**** Excerpted records ****

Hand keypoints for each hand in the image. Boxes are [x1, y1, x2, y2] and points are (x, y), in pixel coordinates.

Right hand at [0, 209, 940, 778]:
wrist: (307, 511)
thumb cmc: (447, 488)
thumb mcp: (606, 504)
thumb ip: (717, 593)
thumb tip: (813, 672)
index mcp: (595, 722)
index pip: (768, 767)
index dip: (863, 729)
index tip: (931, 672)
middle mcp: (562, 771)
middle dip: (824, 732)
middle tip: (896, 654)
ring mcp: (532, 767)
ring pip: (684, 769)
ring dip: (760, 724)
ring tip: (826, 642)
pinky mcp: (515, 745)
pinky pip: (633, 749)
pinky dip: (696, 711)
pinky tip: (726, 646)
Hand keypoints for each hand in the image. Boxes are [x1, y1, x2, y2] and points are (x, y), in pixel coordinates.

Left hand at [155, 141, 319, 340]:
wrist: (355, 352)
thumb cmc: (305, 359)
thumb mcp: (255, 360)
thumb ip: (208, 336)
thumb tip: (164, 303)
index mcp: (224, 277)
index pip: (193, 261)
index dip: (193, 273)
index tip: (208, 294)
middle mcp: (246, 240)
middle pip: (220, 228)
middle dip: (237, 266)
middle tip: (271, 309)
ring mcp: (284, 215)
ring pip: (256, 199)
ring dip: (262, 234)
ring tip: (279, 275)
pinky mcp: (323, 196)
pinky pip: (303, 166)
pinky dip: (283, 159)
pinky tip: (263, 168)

****

Work instruction –
Return each line of the data exactly as it was given.

Reply –
Hand keypoints for each hand in the image. Boxes are [x1, y1, x2, y2] and points are (x, y), in pixel coordinates.

Right hand at [0, 209, 940, 778]:
wrist: (307, 511)
thumb cmc: (447, 488)
thumb mcp: (606, 504)
thumb ip: (717, 593)
thumb tip: (813, 672)
index mcp: (595, 722)
index pip: (768, 767)
index dip: (863, 729)
index tip: (931, 672)
middle mcp: (562, 771)
middle dip: (824, 732)
middle tip: (896, 654)
ring mcp: (532, 767)
ring pip: (684, 769)
ring dip: (760, 724)
ring tip: (826, 642)
pinky mcp: (515, 745)
pinky pip: (633, 749)
pinky dip: (696, 711)
pinky tip: (726, 646)
Hand keypoints for each hand in the image. Boxes are [x1, y1, x2, y2] and points are (x, y), in pixel coordinates.

Left hand at [155, 141, 319, 340]:
wrist: (355, 352)
thumb cmc: (305, 359)
thumb mcp: (255, 360)
thumb ip: (208, 336)
thumb tip: (164, 303)
index mcp: (224, 277)
index pip: (193, 261)
index dip: (193, 273)
index tip: (208, 294)
middle mcp: (246, 240)
middle pip: (220, 228)
middle dip: (237, 266)
middle tip: (271, 309)
ring mcp: (284, 215)
ring pip: (256, 199)
ring dip: (262, 234)
ring tip: (279, 275)
pinky mcp: (323, 196)
pinky pip: (303, 166)
pinky dip: (283, 159)
pinky tip: (263, 168)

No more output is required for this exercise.